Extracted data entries
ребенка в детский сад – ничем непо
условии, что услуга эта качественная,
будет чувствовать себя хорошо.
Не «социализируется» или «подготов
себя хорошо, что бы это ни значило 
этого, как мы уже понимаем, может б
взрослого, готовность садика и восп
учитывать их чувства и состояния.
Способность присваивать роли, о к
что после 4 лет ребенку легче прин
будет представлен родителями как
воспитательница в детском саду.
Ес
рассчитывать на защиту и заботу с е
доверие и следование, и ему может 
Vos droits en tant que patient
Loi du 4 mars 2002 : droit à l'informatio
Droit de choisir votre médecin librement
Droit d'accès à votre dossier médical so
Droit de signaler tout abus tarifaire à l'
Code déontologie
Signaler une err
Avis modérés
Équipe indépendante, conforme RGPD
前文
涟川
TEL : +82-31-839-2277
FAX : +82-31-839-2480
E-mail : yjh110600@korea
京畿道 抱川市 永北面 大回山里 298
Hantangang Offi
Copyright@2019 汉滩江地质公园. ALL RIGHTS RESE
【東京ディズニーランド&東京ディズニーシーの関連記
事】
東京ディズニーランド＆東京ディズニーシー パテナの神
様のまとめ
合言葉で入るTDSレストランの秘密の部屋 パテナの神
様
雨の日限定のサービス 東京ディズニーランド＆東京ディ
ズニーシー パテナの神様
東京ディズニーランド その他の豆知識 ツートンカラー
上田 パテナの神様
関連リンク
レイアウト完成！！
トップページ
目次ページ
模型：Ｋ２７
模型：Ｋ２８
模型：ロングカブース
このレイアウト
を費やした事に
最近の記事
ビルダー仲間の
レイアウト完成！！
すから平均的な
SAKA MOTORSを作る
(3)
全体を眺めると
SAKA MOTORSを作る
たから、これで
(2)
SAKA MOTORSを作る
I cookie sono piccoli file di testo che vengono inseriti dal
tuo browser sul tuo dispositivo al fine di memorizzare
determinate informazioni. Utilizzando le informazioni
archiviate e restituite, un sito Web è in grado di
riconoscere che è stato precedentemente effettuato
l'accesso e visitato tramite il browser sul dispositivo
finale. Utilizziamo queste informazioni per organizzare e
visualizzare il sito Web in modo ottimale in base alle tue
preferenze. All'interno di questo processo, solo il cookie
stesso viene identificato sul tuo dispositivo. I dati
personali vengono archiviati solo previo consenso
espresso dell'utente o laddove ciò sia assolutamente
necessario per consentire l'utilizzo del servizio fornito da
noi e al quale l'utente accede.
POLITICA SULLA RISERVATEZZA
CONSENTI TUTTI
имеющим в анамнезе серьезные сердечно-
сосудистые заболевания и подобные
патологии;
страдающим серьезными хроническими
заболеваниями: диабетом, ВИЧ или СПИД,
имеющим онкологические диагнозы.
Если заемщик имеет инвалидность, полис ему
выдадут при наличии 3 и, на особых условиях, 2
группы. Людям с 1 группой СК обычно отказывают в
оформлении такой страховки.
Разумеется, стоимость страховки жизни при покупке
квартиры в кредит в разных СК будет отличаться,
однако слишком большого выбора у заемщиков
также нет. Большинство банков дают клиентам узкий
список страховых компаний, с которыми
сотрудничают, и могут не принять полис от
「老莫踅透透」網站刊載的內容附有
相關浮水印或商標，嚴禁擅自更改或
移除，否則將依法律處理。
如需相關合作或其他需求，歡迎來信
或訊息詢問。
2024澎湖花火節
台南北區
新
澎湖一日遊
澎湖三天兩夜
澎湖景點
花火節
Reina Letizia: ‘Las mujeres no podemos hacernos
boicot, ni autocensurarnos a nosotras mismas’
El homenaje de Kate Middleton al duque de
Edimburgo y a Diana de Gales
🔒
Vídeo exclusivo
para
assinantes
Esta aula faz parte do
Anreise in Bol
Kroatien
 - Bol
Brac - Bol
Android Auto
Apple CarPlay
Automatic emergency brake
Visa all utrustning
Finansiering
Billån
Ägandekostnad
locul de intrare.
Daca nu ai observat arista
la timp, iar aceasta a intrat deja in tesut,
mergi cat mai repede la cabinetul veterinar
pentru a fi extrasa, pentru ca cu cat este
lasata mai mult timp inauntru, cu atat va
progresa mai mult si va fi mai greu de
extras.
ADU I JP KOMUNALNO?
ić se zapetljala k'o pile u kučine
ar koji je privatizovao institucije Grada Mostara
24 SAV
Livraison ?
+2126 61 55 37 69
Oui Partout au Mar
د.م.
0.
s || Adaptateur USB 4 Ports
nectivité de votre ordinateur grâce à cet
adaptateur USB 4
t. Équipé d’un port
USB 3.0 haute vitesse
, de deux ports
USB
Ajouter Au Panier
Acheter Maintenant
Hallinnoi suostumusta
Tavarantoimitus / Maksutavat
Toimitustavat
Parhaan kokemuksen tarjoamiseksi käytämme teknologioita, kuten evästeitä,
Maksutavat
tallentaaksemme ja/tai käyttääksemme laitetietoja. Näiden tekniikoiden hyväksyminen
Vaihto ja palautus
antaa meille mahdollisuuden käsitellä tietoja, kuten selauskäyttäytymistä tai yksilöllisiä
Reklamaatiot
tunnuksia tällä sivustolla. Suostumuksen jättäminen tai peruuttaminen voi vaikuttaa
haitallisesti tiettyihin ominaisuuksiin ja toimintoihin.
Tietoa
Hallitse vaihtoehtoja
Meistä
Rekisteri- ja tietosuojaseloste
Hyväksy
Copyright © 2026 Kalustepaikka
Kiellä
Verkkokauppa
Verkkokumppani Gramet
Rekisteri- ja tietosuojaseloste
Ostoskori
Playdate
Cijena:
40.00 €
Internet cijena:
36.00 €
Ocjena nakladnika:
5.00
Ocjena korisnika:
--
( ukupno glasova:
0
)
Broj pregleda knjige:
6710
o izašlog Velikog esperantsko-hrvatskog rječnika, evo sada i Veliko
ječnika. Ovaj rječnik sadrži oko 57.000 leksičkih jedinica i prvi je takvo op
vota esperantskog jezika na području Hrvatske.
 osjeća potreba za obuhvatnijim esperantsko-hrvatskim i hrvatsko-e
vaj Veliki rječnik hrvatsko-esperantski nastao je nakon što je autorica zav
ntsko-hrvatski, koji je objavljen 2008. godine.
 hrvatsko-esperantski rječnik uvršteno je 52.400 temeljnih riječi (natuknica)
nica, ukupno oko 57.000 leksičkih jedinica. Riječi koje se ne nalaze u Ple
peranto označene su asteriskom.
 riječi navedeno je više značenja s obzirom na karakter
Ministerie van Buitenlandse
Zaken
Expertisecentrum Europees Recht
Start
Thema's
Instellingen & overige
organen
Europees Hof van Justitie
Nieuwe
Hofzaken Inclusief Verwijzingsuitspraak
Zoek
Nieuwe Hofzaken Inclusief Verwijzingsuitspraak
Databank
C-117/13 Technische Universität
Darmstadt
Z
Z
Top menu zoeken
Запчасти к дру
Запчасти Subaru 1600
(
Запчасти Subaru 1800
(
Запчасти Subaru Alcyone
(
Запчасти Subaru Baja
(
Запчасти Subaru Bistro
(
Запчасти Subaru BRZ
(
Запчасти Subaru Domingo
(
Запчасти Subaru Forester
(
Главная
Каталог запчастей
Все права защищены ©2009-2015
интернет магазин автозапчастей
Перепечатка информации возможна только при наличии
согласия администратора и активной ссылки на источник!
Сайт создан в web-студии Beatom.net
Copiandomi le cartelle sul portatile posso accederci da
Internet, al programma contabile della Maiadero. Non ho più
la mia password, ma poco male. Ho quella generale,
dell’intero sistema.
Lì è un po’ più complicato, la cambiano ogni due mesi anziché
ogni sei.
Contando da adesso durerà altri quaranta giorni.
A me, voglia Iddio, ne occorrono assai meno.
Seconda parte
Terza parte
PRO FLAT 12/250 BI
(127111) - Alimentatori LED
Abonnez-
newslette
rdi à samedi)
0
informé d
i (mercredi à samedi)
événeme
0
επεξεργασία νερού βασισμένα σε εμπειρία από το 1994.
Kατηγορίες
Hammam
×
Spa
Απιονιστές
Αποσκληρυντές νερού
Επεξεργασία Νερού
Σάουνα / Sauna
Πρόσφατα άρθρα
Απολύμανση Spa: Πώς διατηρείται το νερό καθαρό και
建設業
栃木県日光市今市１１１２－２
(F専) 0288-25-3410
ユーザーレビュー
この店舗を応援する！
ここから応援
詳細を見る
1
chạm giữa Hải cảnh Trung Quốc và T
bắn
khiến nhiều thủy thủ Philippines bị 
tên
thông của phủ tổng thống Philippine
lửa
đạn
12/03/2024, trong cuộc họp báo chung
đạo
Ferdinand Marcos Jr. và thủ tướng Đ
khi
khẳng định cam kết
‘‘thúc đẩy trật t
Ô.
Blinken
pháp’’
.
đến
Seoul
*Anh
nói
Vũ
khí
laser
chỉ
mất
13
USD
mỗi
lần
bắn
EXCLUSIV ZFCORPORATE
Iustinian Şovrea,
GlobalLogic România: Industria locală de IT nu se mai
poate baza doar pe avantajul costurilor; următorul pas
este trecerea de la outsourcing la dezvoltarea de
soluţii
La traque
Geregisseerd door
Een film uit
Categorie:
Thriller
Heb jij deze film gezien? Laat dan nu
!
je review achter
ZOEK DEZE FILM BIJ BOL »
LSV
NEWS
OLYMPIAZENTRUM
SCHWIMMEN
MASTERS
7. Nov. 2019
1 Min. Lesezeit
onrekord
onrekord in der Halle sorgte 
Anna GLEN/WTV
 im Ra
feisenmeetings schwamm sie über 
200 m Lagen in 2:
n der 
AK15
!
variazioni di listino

ABOUT THIS TASK:
Copy out each line of the records that holds the string "esperantski".

THE COMPLETED TASK:
vaj Veliki rječnik hrvatsko-esperantski nastao je nakon što je autorica zav
 hrvatsko-esperantski rječnik uvršteno je 52.400 temeljnih riječi (natuknica)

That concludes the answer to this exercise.